# Music Labels



## jshollis (Aug 9, 2008)

Who are the major labels in Claasical Music? I've bought CD's with names like Laserlight, Delta Music but I've not been able to find sites for these labels.

I am a newbie by the way to this forum and to classical music.


----------



## World Violist (May 31, 2007)

For recording labels, try EMI, Deutsche Grammophon, and RCA Victor. They tend to have really good musicians with great music and amazing quality.

Decca has some good CDs too, but generally not so good as the three aforementioned.

If you're on a tight budget, Naxos is a very good deal, as most of their CDs are almost half the standard price.

Those are my two cents...


----------



## jshollis (Aug 9, 2008)

*CD's*

What are the price ranges for the labels you mentioned? What is the story on Laserlight or Delta?


----------



## World Violist (May 31, 2007)

I'm not too familiar with either Laserlight or Delta (I've heard of them, but that's about it).

Deutsche Grammophon is generally the most expensive... but then again, generally best sound quality, engineering, artists, etc.

EMI is standard price, like $13-18 or so, I think.

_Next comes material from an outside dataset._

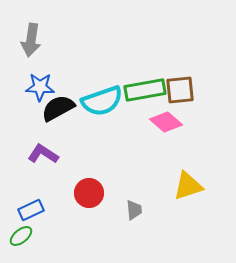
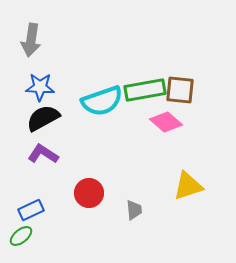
brown square: rotated 12 degrees clockwise
black semicircle: moved 15 px left, 10 px down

RCA Victor is better for old-time recordings; they have a great series of CDs called "Living Stereo" that runs about $18 a disc.

Decca has "Double Deckers" that are 2 CDs in one. $17.

Naxos: $7-10 per disc.

Of course, they vary depending on where you get them...


----------



## opus67 (Jan 30, 2007)

Hi, jshollis, and welcome to TC!

WV had guided you to the top-tier of classical music labels which, as he said, are generally well regarded. But of course, there are ups and downs within each label, with some artists recording a bad one (as per some critics and listeners) occasionally. That's why, as a newcomer (and sometimes even when you have many years of listening behind you), you may need to consult magazine/website reviews and music guides, and listen to the opinions of other experienced listeners even though they may or may not share your preferences.

These labels apart, there are those that specialise in niche recordings, like period performances (playing with instruments from the music's era and applying playing techniques from the same), or the music of composers from certain geographical regions.

For a fairly long list of recording labels, look here. And to get an idea of how the members on this board choose their CDs, read this thread. And feel free to ask for recommendations...as BuddhaBandit notes in that thread, you're bound to get a "recommendation inundation."


----------